Business Post shares gained more than 4pc yesterday after the mail and parcel delivery group won the first postal services contract the Government has put out to tender.

The shares closed 18 higher at 439p following the pounds 12m deal with the Department for Work and Pensions (DWP). Guy Buswell, chief executive, said: “We expect other departments to follow suit.”

The DWP’s decision will come as a blow to Royal Mail as private sector competitors make further inroads into its market. Business Post is its largest rival with more than 4pc of the market, delivering over 100m items a month.

Including the 14 other licence holders, Royal Mail has lost 10pc of its business since the process of deregulation began almost three years ago. A recent National Audit Office report estimated that the Government could save pounds 31m annually from more efficient postal services.

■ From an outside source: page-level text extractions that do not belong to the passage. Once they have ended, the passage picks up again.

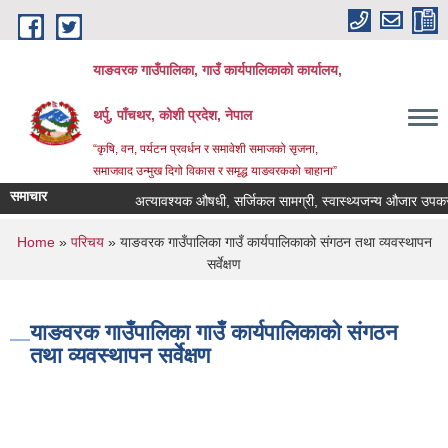
Skip to main content
याङवरक गाउँपालिका, गाउँ कार्यपालिकाको कार्यालय,
थर्पु, पाँचथर, कोशी प्रदेश, नेपाल
“कृषि, वन, पर्यटन प्रवर्धन र समावेशी समाजको सृजना,
समाजवाद उन्मुख दिगो विकास र समृद्ध याङवरकको चाहाना”
समाचार
अत्यावश्यक औषधी, सर्जिकल सामग्री, स्वास्थ्यजन्य औजार उपकरण, 
You are here
Home
»
परिचय
» याङवरक गाउँपालिका गाउँ कार्यपालिकाको संगठन तथा व्यवस्थापन
सर्वेक्षण
याङवरक गाउँपालिका गाउँ कार्यपालिकाको संगठन
तथा व्यवस्थापन सर्वेक्षण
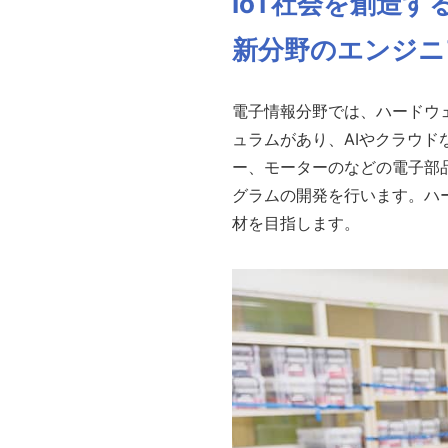
IoT社会を創造す
新分野のエンジニ
電子情報分野では、ハードウ
ュラムがあり、AIやクラウ
ー、モーターのなどの電子部
グラムの開発を行います。ハ
材を目指します。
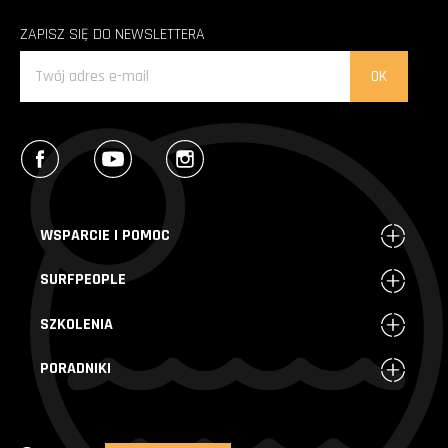
ZAPISZ SIĘ DO NEWSLETTERA
Facebook
YouTube
Instagram
WSPARCIE I POMOC
SURFPEOPLE
SZKOLENIA
PORADNIKI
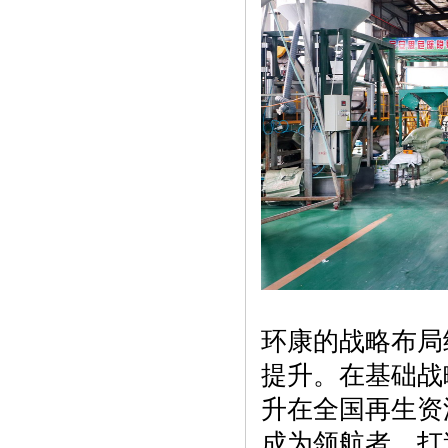
环康的战略布局
提升。在基础战
升在全国再生资
成为领航者，打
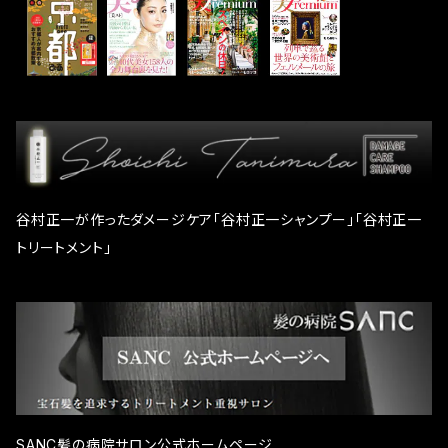
頭皮のコンディションを整えます。 グリコシルトレハロ
頭皮のかゆみを抑える作用があります。また血行促進
ース・・・「命の糖」「復活の糖」等とも呼ばれるトレハロ
作用もあります。 ボタンエキス・・・ボタンの根皮から抽
ースの誘導体で、毛髪の乾燥を防ぎ、みずみずしい潤い
出したエキスで、抗炎症、沈静、抗酸化、血行促進作用
を与えます。 コメヌカスフィンゴ糖脂質・・・スキンケア
などがあります。 メリッサ葉エキス・・・シソ科コウスイ
化粧品等にも使用される植物セラミドで、高い保湿作
ハッカの葉や茎から抽出したエキスです。シトラール、リ
用があります。 カンジダボンビコラ/マドフカロンギホリ
ナロール等の精油、タンニン、フラボノイド、ロズマリン
ア種子油発酵エキス・・・インドに自生するマフアの種
酸などを含み、葉をすりつぶすとレモンのような香りが
子油から作られる天然洗浄成分。低刺激で生分解性の
します。血流促進作用、抗炎症作用、収斂作用があり、
高い成分です。 ポリアスパラギン酸Ｎａ・・・アスパラギ
頭皮のコンディションを整えます。 グリコシルトレハロ
谷村正一が作ったダメージケア「谷村正一シャンプー」「谷村正一
ン酸由来の高分子保湿剤で、キューティクル保護、切れ
ース・・・「命の糖」「復活の糖」等とも呼ばれるトレハロ
毛枝毛を抑える作用があります。 グリセリン・・・化粧品
トリートメント」
ースの誘導体で、毛髪の乾燥を防ぎ、みずみずしい潤い
でも広く使用される保湿成分で、髪に潤いを与えます。
を与えます。 コメヌカスフィンゴ糖脂質・・・スキンケア
化粧品等にも使用される植物セラミドで、高い保湿作
用があります。 カンジダボンビコラ/マドフカロンギホリ
ア種子油発酵エキス・・・インドに自生するマフアの種
子油から作られる天然洗浄成分。低刺激で生分解性の
高い成分です。 ポリアスパラギン酸Ｎａ・・・アスパラギ
ン酸由来の高分子保湿剤で、キューティクル保護、切れ
SANC髪の病院サロン公式ホームページ
毛枝毛を抑える作用があります。 グリセリン・・・化粧品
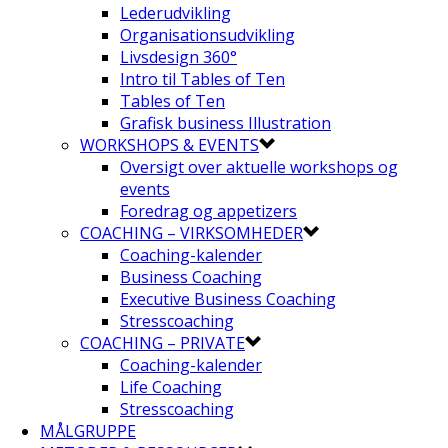
Lederudvikling
Organisationsudvikling
Livsdesign 360°
Intro til Tables of Ten
Tables of Ten
Grafisk business Illustration
WORKSHOPS & EVENTS
Oversigt over aktuelle workshops og
events
Foredrag og appetizers
COACHING – VIRKSOMHEDER
Coaching-kalender
Business Coaching
Executive Business Coaching
Stresscoaching
COACHING – PRIVATE
Coaching-kalender
Life Coaching
Stresscoaching
MÅLGRUPPE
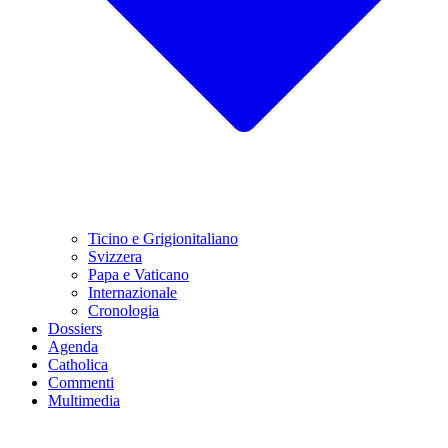
Ticino e Grigionitaliano
Svizzera
Papa e Vaticano
Internazionale
Cronologia
Dossiers
Agenda
Catholica
Commenti
Multimedia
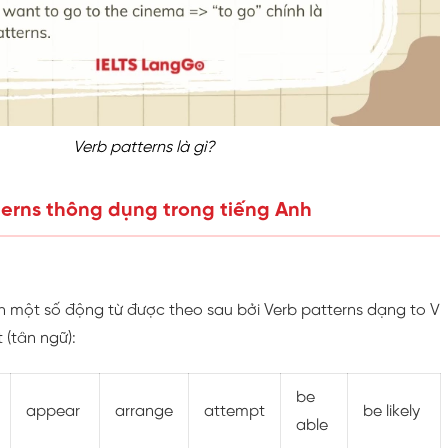
Verb patterns là gì?
terns thông dụng trong tiếng Anh
h một số động từ được theo sau bởi Verb patterns dạng to V
(tân ngữ):
be
appear
arrange
attempt
be likely
able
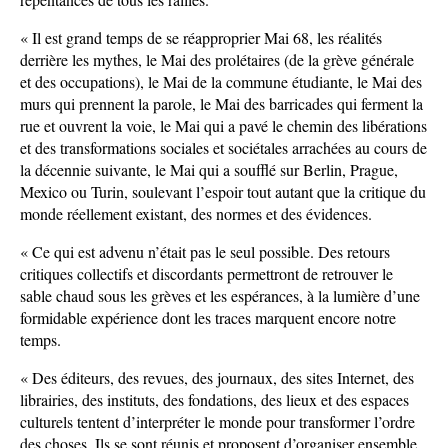
« Il est grand temps de se réapproprier Mai 68, les réalités
derrière les mythes, le Mai des prolétaires (de la grève générale
et des occupations), le Mai de la commune étudiante, le Mai des
murs qui prennent la parole, le Mai des barricades qui ferment la
rue et ouvrent la voie, le Mai qui a pavé le chemin des libérations
et des transformations sociales et sociétales arrachées au cours de
la décennie suivante, le Mai qui a soufflé sur Berlin, Prague,
Mexico ou Turin, soulevant l’espoir tout autant que la critique du
monde réellement existant, des normes et des évidences.
« Ce qui est advenu n’était pas le seul possible. Des retours
critiques collectifs et discordants permettront de retrouver le
sable chaud sous les grèves et les espérances, à la lumière d’une
formidable expérience dont les traces marquent encore notre
temps.
« Des éditeurs, des revues, des journaux, des sites Internet, des
librairies, des instituts, des fondations, des lieux et des espaces
culturels tentent d’interpréter le monde pour transformer l’ordre
des choses. Ils se sont réunis et proposent d’organiser ensemble,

UK Mail, Business Post’s mail division, started delivering letters in May 2004. It now has revenues of pounds 40.4m – about 15pc of group turnover – and profits of pounds 3.2m.

DWP will be UK Mail’s largest contract by revenue. By volume, the biggest is NatWest owner Royal Bank of Scotland – the largest mailer in the country.

Business Post competes with Royal Mail on price and service. It does not offer an overnight delivery but guarantees a two-day service cheaper than second class.

It also picks up mail as late as 8pm and tracks all packages. It does not offer end-to-end delivery, but pays Royal Mail about 13p an item as the “access price” for final mile delivery by postmen.